_Work to be completed:_
In how many lines of the data does the word "text" appear? Give the number by itself.

**** Task inputs ****

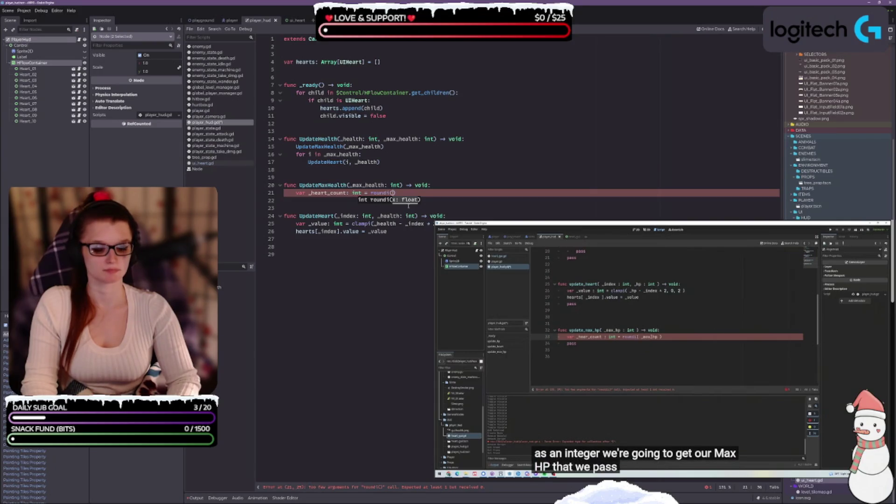
{"action": "type", "text": "_max_health"}
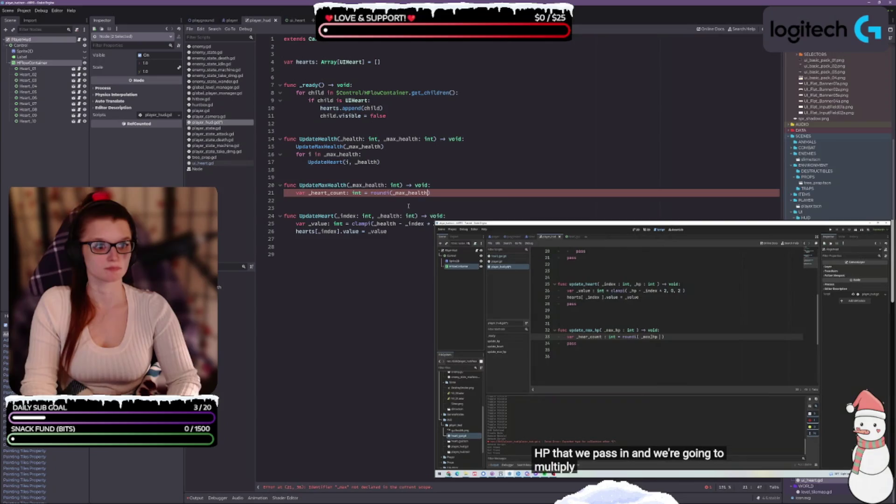
{"action": "type", "text": " * 0."}
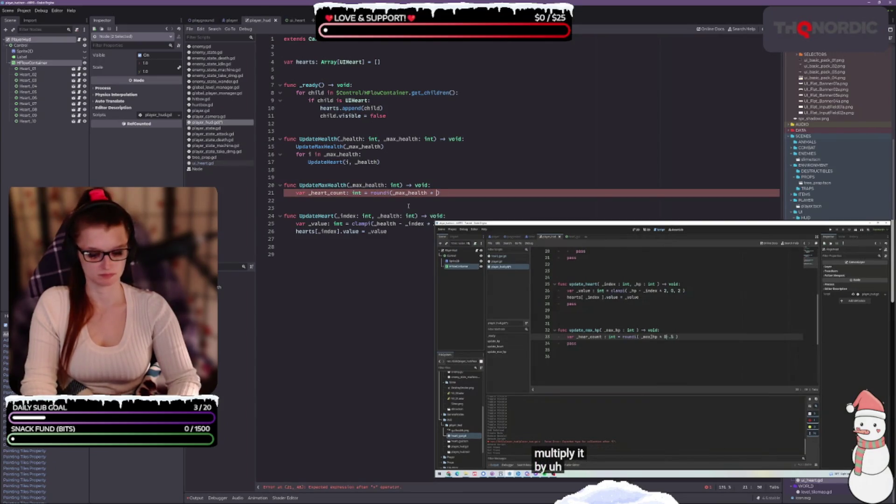
{"action": "type", "text": "5"}
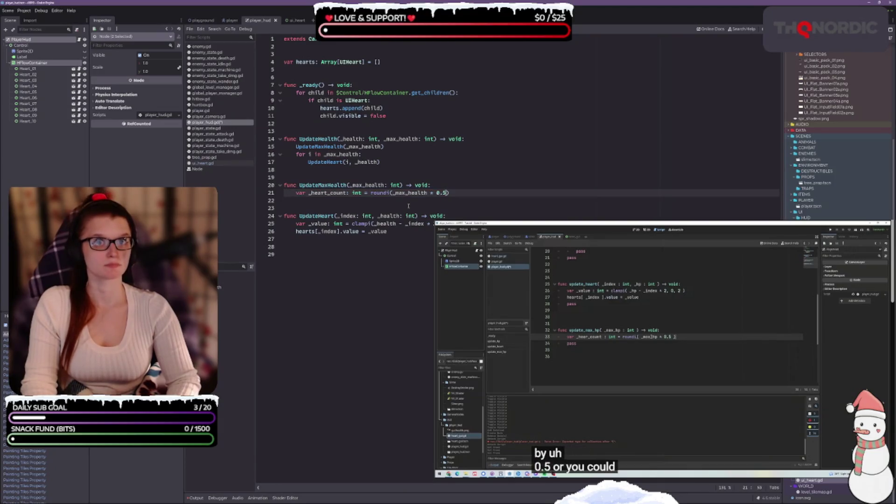
{"action": "key", "text": "Right"}
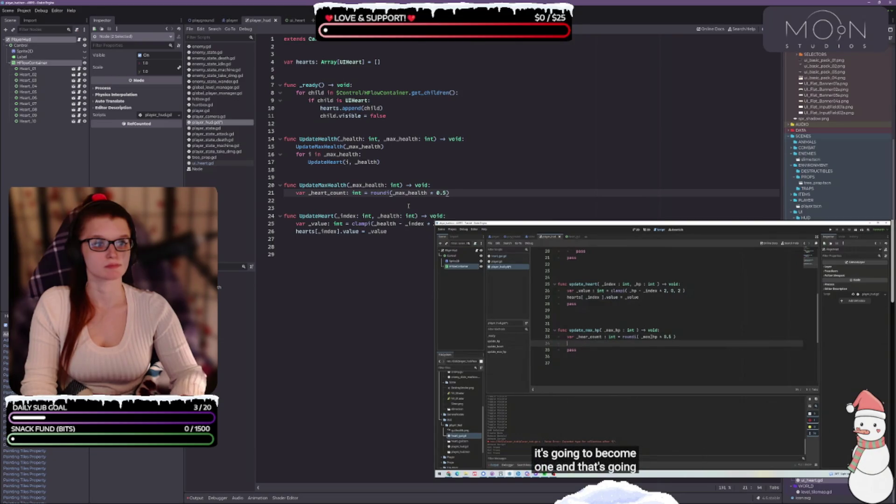
Add 'for i in hearts.size():' with 'if i < _heart_count:' and begin the visibility line
{"action": "key", "text": "Return"}
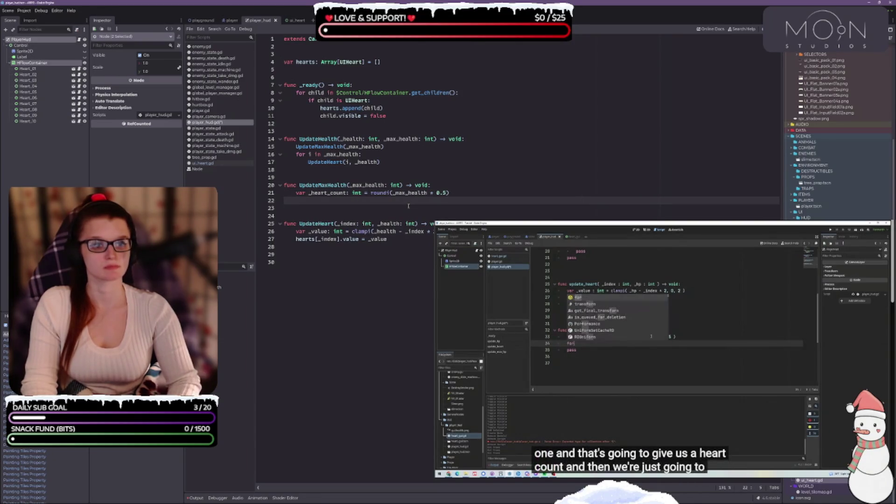
{"action": "type", "text": "for "}
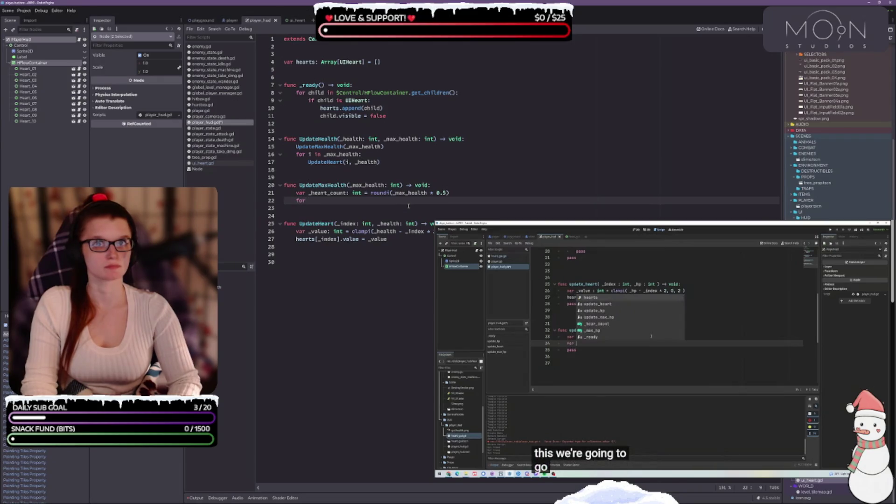
{"action": "type", "text": "i "}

****

_Output for this exercise:_
7